By Jonathan Bernstein

Some 700,000 people with no national representation.
Some 700,000 people with no national representation. Photographer: Al Drago/Bloomberg

The House of Representatives is scheduled to vote Friday on statehood for Washington, D.C. They’re doing this, as is clearly allowed by the Constitution, as simple legislation: The bill would shrink the constitutionally mandated federal district to include just the federal government buildings and monuments, while putting all the district’s residents into the 51st state. 

It’s a good idea. While it won’t happen this year, the chances of its happening the next time Democrats have unified control of government are now pretty high. 

Why do I say that? In practical terms, statehood for the district — which is overwhelmingly Democratic — has become almost completely a partisan fight. Democrats want the two extra senators they would surely get; Republicans oppose it.   It wasn’t always the case that Democrats saw D.C. statehood in terms of party advantage. The last time statehood got a vote, in 1993, the Democrats split (all but one Republican opposed it). 

Several things have changed since then. Both parties are now more likely to see everything in terms of future party advantage. And on the Democratic side, it matters that Black party actors in addition to Black voters have become a more important part of the party’s coalition. There’s a good chance the district’s senators would be Black, and the party collectively is more comfortable showing itself as truly diverse.

It also helps within the Democratic Party that at a time when Black protesters are demanding progress in many difficult policy areas, statehood for Washington would also serve as an easy symbolic gain. That’s not to say it’s only symbolic, but to the extent that it is, the issue can be fully resolved with no complicating consequences. (As opposed to, say, fundamentally restructuring local policing.)

Combine all those things, and the question of D.C. statehood has moved from being a marginal policy question to a fairly high-ranking item on the Democratic Party agenda. That explains the House vote on Friday, and signals that Democrats will almost certainly try to make this happen once they regain control of Congress and the White House, whenever that happens.

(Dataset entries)

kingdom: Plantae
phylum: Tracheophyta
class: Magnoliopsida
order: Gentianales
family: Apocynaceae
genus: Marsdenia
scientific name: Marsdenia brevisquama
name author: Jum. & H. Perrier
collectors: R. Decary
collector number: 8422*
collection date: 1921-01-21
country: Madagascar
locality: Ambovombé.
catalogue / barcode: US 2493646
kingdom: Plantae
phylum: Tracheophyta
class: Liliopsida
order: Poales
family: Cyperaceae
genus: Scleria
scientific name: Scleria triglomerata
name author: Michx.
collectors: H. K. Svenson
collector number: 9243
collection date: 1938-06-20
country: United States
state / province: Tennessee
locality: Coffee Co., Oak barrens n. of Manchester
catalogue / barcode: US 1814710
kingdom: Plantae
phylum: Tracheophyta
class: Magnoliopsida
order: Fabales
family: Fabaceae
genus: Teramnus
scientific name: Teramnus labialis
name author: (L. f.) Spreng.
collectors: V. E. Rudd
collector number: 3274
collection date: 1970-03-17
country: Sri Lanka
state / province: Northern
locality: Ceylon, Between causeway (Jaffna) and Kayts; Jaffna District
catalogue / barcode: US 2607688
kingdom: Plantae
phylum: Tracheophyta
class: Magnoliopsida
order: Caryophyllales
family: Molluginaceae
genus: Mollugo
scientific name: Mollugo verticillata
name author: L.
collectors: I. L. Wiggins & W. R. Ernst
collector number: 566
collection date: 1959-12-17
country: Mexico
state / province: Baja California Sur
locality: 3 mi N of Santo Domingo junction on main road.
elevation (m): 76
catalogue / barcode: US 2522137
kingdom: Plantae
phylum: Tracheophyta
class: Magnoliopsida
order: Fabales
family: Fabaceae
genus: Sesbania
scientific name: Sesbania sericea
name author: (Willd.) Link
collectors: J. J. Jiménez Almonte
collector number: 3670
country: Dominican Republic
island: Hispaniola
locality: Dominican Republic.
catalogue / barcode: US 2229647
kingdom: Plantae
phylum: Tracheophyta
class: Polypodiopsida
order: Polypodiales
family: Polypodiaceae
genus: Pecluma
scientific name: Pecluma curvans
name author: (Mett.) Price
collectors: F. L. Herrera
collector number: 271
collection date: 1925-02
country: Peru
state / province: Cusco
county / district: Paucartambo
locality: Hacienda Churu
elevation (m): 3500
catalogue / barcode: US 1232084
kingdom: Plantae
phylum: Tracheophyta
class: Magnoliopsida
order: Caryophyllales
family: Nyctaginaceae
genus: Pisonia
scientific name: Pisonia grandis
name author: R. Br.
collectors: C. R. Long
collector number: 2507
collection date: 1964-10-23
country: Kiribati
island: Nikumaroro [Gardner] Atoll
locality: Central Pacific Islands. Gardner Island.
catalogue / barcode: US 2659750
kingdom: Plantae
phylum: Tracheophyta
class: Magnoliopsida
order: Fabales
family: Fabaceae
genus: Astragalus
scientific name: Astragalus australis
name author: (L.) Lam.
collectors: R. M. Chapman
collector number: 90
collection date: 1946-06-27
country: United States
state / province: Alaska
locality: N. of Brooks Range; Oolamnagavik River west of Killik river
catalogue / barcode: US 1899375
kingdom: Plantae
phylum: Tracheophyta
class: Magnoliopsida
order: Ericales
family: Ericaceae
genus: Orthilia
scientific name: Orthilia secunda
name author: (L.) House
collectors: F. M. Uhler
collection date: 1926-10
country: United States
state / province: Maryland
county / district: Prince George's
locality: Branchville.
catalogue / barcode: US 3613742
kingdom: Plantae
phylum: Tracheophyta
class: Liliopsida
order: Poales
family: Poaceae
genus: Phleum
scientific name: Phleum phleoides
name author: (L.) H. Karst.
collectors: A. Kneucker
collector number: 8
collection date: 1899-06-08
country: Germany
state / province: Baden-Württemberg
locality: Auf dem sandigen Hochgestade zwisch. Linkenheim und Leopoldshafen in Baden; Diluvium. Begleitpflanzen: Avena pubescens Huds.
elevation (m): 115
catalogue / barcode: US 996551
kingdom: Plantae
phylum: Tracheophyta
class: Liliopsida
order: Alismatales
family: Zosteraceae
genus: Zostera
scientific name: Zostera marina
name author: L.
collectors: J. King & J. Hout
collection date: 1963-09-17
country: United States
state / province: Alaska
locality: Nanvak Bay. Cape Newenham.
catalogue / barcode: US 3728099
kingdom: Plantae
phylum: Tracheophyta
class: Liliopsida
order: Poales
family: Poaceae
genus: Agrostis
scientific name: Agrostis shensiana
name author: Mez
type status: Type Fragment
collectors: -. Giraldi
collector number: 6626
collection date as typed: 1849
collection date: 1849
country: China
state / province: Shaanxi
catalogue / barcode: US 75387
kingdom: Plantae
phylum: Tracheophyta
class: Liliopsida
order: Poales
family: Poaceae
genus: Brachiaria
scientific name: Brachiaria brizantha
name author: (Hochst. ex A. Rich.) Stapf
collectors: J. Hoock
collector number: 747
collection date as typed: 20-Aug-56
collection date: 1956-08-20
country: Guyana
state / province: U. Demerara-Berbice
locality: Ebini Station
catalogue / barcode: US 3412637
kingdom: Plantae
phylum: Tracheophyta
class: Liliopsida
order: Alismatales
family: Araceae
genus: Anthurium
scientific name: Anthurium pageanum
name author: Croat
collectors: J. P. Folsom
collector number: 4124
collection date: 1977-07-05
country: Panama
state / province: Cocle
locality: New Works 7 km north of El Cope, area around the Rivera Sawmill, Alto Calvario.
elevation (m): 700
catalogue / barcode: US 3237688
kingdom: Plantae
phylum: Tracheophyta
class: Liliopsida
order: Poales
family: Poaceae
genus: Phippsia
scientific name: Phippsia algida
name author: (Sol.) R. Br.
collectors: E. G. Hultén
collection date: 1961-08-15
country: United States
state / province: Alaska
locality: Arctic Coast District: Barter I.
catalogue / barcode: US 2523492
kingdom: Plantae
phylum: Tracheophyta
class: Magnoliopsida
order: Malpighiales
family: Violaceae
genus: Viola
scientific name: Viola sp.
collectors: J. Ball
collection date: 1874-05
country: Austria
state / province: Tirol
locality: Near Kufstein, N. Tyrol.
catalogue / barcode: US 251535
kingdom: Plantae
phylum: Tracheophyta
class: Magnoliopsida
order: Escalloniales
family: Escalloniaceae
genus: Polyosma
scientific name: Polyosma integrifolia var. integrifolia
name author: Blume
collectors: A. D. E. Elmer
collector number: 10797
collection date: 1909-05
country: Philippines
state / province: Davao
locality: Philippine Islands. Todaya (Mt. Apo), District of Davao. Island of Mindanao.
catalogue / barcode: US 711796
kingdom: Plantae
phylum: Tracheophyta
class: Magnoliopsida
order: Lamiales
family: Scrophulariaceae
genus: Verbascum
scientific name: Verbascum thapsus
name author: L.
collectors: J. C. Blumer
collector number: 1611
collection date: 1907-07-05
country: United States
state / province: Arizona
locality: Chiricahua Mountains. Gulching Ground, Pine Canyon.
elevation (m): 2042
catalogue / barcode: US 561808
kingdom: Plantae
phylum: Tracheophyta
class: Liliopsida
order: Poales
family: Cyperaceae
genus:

* **What you will do**
[a] According to the D.C. statehood column, in what year did statehood last come to a vote?
[b] Carry on the D.C. statehood column beyond its last sentence.
The records have no connection to the D.C. statehood column.

* **Responses to the exercise**
[a] 1993.

[b]
District of Columbia Mayor Muriel Bowser speaks at a news conference on District of Columbia statehood on Capitol Hill, Tuesday, June 16, 2020, in Washington. House Majority Leader Steny Hoyer of Md. will hold a vote on D.C. statehood on July 26. (AP Photo/Andrew Harnik) | Photo: AP .

The big obstacle in that case will be a Senate filibuster by Republicans seeking to block it. Yet as the Democrats’ chances of winning the presidential election and possibly gaining a Senate majority in addition to the House have been increasing, so have the odds that they will move to eliminate the legislative filibuster.

It wouldn’t be the D.C. statehood issue that would prompt 50 Democratic senators to go nuclear and end the filibuster — the number necessary for that to happen — even if there are as many as 55 Democrats after a hypothetical landslide. The likely impetus for that to happen, as Scott Lemieux points out, is that Democrats may enter the White House and establish a Senate majority at a time when the economy is in serious trouble and with Republicans blocking any stimulus.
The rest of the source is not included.